START SUPPLIED MATERIAL

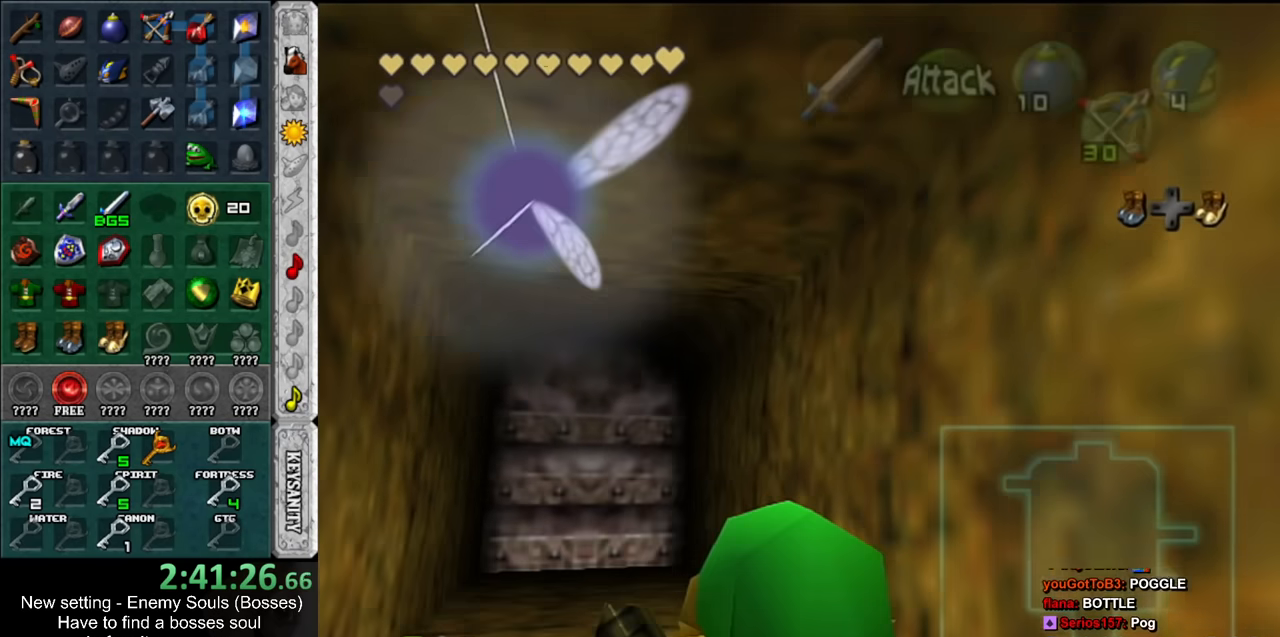
{"buttons": [], "left_stick": "up", "right_stick": "center", "events": []}
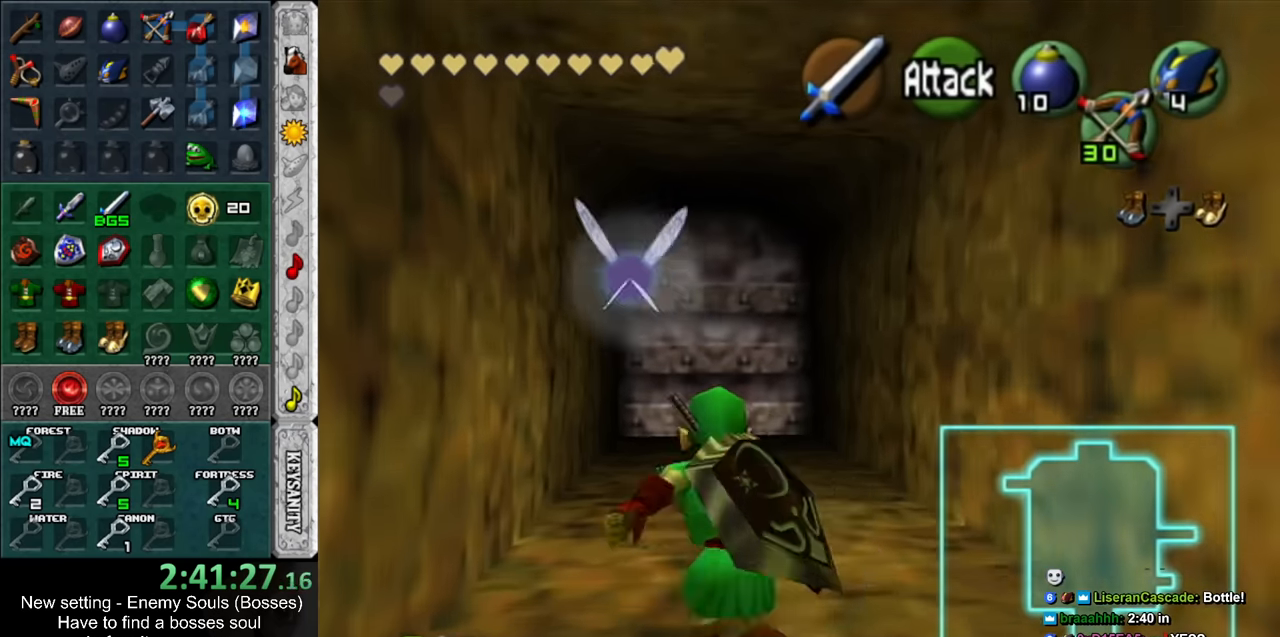
{"buttons": [], "left_stick": "up", "right_stick": "center", "events": []}
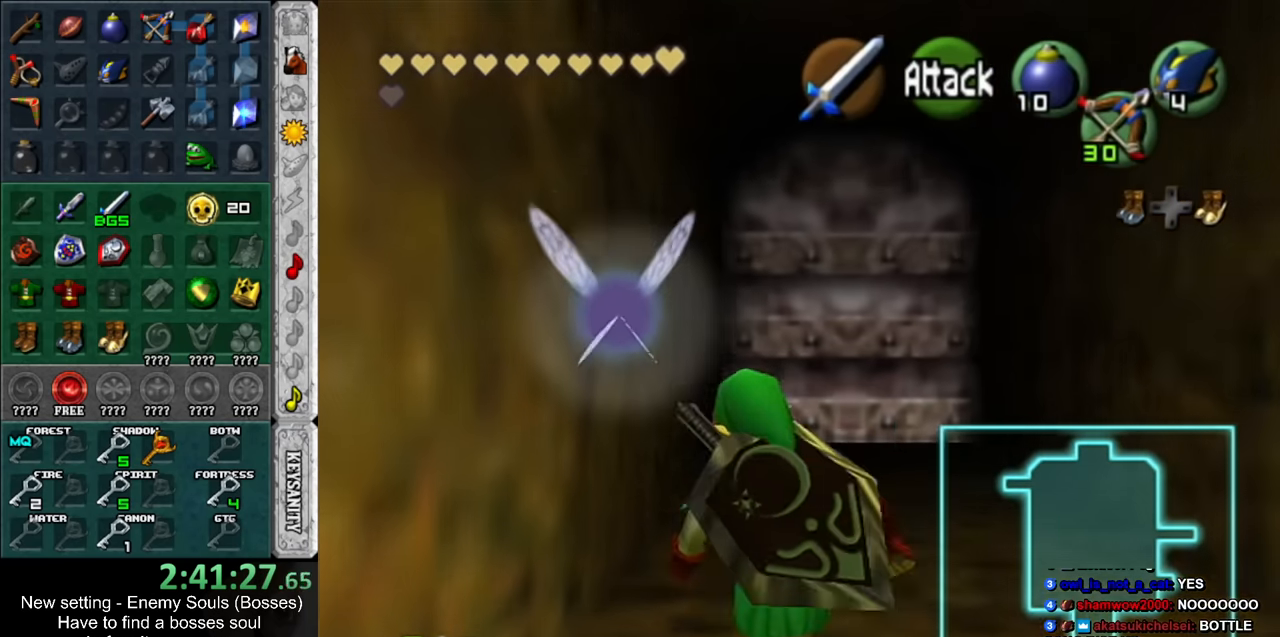
{"buttons": [], "left_stick": "up", "right_stick": "center", "events": []}
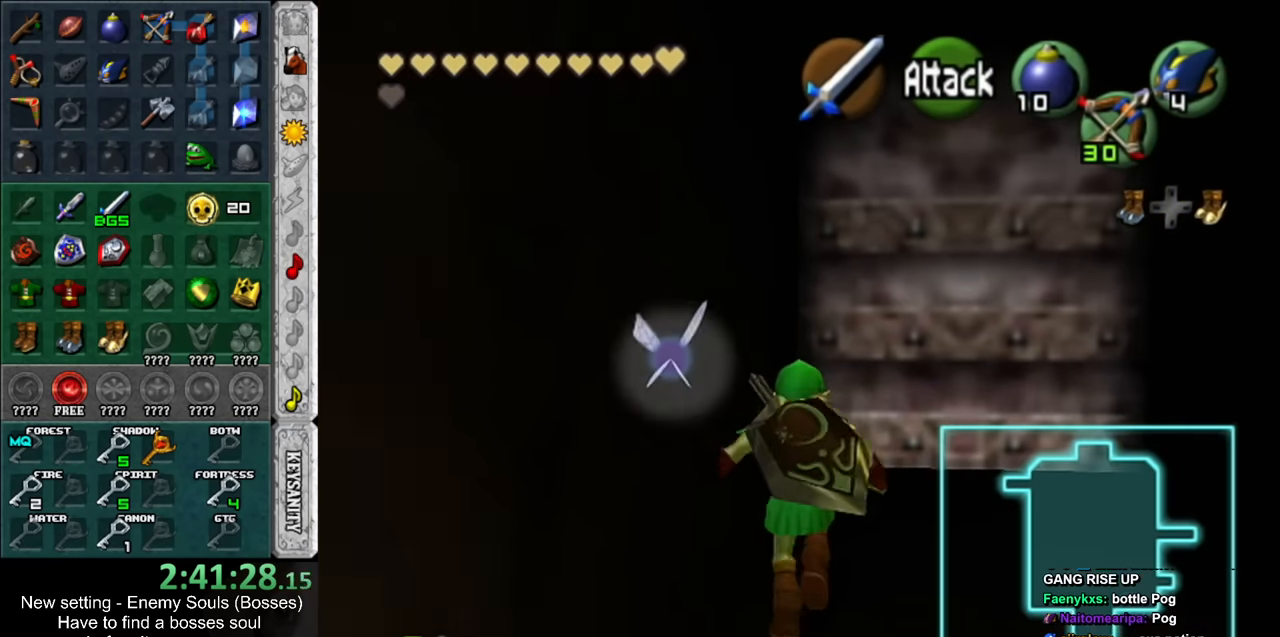
{"buttons": [], "left_stick": "up", "right_stick": "center", "events": []}
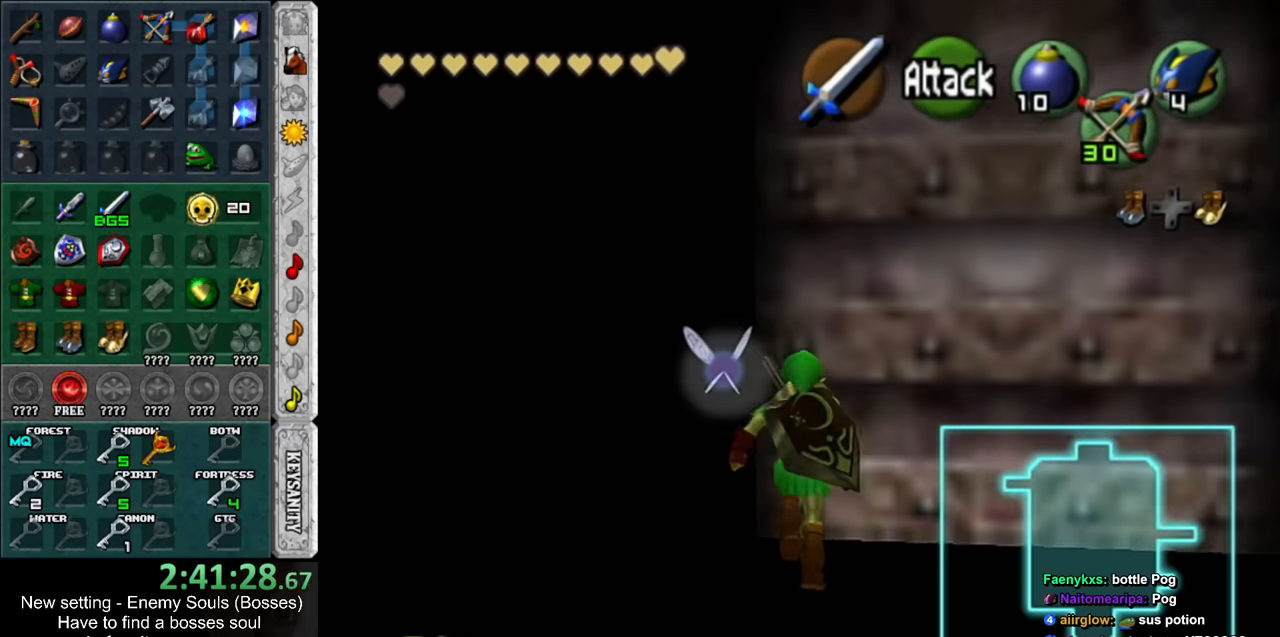
{"buttons": ["A"], "left_stick": "up", "right_stick": "center", "events": [[17, "left_stick", "up-right"], [167, "left_stick", "up"], [450, "A", "down"]]}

END SUPPLIED MATERIAL

**WHAT NEEDS TO BE DONE**
Pictures stay out of this copy; write out the entries above exactly.

**SOLUTION FOR THIS TASK**
{"buttons": [], "left_stick": "up", "right_stick": "center", "events": []}
{"buttons": [], "left_stick": "up", "right_stick": "center", "events": []}
{"buttons": [], "left_stick": "up", "right_stick": "center", "events": []}
{"buttons": [], "left_stick": "up", "right_stick": "center", "events": []}
{"buttons": ["A"], "left_stick": "up", "right_stick": "center", "events": [[17, "left_stick", "up-right"], [167, "left_stick", "up"], [450, "A", "down"]]}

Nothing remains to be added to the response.